Prof. Ryan Baker, University of Pennsylvania, USA
Ryan Baker is a Professor at the University of Pennsylvania, and
Director of the Penn Center for Learning Analytics. His lab
conducts research on engagement and robust learning within
online and blended learning, seeking to find actionable
indicators that can be used today but which predict future
student outcomes. Baker has developed models that can
automatically detect student engagement in over a dozen online
learning environments, and has led the development of an
observational protocol and app for field observation of student
engagement that has been used by over 150 researchers in 7
countries. Predictive analytics models he helped develop have
been used to benefit over a million students, over a hundred
thousand people have taken MOOCs he ran, and he has coordinated
longitudinal studies that spanned over a decade. He was the
founding president of the International Educational Data Mining
Society, is currently serving as Editor of the journal
Computer-Based Learning in Context, is Associate Editor of the
Journal of Educational Data Mining, was the first technical
director of the Pittsburgh Science of Learning Center DataShop,
and currently serves as Co-Director of the MOOC Replication
Framework (MORF).
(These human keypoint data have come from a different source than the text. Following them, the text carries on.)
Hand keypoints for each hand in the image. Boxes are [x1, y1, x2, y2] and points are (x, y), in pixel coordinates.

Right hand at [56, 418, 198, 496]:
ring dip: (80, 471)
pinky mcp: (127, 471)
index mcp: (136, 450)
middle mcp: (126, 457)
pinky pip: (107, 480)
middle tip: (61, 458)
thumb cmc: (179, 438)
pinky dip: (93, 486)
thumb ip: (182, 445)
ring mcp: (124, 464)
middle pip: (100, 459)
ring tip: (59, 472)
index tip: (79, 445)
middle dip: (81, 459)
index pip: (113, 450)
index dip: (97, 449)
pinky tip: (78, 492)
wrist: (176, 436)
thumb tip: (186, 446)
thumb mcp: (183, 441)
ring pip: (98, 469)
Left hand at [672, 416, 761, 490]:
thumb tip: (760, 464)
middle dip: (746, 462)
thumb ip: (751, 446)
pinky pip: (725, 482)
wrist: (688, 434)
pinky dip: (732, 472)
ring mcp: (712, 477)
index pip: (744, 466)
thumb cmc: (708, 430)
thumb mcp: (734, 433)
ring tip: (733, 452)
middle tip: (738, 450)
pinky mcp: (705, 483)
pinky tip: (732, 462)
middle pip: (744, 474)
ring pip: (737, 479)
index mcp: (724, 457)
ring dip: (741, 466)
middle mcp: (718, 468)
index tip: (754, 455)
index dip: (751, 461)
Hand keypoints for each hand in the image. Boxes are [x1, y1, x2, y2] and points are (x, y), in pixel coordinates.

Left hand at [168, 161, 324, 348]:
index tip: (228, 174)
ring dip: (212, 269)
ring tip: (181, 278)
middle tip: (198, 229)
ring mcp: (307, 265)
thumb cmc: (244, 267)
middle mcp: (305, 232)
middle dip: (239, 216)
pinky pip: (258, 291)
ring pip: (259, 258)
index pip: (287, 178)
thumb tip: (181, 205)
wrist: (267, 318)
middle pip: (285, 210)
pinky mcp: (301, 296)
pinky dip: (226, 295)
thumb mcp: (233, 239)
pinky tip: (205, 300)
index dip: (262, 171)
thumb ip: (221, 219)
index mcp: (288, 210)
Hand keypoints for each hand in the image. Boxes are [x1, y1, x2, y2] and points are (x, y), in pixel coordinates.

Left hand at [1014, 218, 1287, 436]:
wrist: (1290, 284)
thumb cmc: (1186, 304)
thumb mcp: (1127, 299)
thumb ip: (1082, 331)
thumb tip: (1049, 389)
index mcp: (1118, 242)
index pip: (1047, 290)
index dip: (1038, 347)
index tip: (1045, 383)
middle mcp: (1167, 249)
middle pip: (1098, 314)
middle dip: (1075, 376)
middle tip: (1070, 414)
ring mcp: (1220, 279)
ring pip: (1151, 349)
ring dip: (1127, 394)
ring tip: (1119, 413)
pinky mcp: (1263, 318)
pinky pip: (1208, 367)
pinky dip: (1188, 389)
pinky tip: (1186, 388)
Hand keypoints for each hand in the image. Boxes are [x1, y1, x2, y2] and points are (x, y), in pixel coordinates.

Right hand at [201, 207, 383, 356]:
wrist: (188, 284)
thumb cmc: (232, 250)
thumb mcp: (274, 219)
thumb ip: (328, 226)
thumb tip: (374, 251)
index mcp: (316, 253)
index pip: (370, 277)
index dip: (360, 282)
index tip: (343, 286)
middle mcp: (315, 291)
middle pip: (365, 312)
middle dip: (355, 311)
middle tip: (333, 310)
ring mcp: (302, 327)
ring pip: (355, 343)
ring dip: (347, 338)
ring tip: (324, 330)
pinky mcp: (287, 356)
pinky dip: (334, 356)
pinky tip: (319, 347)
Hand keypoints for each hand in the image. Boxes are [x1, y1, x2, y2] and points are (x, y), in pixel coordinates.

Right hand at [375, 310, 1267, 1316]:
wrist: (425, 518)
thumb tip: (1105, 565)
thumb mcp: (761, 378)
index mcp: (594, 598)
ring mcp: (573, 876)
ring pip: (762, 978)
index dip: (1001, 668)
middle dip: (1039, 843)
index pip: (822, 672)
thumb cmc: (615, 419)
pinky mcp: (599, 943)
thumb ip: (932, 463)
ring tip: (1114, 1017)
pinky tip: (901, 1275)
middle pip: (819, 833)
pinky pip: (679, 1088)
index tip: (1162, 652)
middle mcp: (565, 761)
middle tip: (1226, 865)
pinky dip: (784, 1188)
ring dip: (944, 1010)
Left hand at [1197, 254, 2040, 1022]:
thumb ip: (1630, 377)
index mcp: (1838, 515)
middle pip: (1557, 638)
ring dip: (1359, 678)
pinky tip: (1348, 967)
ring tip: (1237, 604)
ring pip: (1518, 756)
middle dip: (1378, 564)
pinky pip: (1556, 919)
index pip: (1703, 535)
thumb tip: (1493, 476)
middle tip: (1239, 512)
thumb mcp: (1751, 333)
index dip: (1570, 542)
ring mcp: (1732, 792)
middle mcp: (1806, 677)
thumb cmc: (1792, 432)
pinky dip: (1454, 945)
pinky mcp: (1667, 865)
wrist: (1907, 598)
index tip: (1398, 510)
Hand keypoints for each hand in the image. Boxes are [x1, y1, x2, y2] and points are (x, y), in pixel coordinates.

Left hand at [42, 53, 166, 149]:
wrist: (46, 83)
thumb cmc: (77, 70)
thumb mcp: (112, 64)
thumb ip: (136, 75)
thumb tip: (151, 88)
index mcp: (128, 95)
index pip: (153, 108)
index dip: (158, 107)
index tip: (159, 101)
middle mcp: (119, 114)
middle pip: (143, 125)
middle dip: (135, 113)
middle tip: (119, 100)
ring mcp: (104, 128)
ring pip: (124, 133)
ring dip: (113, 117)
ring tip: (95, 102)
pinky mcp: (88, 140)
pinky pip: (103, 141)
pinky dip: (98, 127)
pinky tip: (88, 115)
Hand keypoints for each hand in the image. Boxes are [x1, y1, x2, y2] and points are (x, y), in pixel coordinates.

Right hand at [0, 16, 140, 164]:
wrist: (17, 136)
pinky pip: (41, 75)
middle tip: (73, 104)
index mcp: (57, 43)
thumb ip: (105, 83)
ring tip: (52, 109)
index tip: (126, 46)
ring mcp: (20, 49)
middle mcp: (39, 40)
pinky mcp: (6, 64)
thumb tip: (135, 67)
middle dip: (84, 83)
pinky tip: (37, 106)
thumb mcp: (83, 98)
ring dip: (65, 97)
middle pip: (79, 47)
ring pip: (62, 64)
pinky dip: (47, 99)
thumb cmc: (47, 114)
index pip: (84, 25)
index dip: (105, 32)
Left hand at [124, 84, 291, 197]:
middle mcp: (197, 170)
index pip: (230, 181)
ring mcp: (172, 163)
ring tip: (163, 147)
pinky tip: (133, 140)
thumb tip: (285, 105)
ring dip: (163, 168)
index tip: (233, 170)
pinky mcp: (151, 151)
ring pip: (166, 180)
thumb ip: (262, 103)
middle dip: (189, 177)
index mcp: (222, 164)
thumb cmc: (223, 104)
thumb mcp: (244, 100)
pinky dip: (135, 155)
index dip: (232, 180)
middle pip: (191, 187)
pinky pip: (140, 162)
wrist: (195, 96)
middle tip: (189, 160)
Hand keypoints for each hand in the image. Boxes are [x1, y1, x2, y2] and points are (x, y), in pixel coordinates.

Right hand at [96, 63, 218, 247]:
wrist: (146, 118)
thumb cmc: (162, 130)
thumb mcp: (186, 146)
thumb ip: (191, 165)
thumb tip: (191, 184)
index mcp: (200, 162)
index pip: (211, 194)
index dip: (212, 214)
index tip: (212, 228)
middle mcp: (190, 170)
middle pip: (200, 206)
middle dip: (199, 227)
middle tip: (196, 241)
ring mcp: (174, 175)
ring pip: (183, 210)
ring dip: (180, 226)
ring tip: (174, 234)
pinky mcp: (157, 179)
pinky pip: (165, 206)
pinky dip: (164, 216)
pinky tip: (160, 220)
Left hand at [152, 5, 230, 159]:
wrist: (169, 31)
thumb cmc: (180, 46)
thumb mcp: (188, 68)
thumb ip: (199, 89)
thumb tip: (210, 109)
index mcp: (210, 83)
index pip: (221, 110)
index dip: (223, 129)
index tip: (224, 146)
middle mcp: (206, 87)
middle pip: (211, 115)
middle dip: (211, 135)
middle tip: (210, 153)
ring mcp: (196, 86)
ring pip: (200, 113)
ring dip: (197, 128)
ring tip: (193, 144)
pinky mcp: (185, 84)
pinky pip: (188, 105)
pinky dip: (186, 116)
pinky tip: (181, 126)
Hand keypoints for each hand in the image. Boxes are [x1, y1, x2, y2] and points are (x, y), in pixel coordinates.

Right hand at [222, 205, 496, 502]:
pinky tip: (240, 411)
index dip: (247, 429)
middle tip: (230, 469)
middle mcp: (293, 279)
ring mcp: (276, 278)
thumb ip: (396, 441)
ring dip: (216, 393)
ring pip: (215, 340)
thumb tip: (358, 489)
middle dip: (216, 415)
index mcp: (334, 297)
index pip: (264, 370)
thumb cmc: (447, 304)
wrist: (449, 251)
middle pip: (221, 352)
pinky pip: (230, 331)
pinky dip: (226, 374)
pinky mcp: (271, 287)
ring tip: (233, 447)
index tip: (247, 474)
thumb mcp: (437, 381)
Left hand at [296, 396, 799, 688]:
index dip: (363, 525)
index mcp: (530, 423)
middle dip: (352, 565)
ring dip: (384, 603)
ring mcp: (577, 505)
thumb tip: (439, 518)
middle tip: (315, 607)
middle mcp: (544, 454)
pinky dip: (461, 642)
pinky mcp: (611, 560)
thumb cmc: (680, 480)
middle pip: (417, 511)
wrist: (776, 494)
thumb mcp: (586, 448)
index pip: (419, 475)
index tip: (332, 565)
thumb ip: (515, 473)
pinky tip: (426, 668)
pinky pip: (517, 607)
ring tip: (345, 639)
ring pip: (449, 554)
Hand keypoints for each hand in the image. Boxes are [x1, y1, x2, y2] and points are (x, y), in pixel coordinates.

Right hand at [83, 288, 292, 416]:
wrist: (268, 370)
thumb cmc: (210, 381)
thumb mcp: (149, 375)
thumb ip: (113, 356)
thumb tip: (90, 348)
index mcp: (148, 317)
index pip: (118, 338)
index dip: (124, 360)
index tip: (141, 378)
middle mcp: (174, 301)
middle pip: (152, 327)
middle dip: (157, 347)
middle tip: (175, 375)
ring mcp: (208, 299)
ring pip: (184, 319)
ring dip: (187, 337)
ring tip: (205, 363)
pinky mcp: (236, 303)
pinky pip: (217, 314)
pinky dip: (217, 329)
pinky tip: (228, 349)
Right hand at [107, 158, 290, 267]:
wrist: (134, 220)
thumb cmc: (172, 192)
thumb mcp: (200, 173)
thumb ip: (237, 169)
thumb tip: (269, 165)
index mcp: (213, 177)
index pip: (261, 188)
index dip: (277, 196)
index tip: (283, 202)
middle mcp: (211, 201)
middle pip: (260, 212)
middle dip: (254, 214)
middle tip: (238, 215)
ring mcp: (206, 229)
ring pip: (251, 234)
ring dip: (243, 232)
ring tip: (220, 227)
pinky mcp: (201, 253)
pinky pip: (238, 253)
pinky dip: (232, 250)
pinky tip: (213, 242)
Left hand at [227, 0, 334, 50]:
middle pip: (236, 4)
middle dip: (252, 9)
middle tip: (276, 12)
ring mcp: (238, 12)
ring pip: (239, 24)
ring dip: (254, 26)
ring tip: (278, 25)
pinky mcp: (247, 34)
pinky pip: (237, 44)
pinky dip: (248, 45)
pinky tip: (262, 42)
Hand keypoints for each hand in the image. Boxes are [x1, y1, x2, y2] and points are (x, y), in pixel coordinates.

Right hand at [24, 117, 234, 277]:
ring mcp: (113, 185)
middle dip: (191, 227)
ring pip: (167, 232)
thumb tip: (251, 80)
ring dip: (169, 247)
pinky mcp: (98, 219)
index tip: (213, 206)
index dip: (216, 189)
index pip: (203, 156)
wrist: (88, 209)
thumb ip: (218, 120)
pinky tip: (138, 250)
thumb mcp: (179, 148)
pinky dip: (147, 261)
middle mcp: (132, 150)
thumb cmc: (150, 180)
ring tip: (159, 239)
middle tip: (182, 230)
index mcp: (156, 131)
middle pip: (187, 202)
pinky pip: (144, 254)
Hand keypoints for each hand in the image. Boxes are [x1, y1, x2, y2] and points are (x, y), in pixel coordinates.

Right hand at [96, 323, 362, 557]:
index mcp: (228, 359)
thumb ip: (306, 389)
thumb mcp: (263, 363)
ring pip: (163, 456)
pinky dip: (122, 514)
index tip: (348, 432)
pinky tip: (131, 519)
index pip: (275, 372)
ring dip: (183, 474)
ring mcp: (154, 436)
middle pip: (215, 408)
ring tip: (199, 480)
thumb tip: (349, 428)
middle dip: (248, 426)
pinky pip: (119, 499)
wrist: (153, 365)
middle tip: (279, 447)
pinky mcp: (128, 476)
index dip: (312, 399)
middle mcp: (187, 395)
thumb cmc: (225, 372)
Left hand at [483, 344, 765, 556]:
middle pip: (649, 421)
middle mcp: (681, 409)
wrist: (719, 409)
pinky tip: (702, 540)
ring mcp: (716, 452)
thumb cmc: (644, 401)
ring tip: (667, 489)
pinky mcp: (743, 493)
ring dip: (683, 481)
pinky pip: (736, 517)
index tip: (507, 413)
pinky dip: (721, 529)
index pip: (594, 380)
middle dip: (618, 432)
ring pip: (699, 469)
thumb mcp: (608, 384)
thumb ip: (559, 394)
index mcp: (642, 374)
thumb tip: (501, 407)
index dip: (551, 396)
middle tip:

Baker has co-authored published papers with
over 300 colleagues.
Title: Human-LLM Partnership for Qualitative Coding of Educational Data
Abstract:
Qualitative coding is an essential step in the process
of qualitative and mixed-methods research in the social
sciences, but has long required intensive effort by high-skilled
researchers. There has been a flurry of recent interest in
whether the fluency and conceptual sophistication of large
language models (LLMs) creates new possibilities for not only
speeding but also enhancing qualitative coding processes. In
this talk, I will discuss our efforts to develop
a human-AI partnership that can enhance several stages of the
process of qualitative coding, from code generation, to
refinement, to coding itself. I conclude with thoughts on future
directions and possibilities for a future
of qualitative research and quantitative ethnography that builds
on the strengths of both humans and large language models.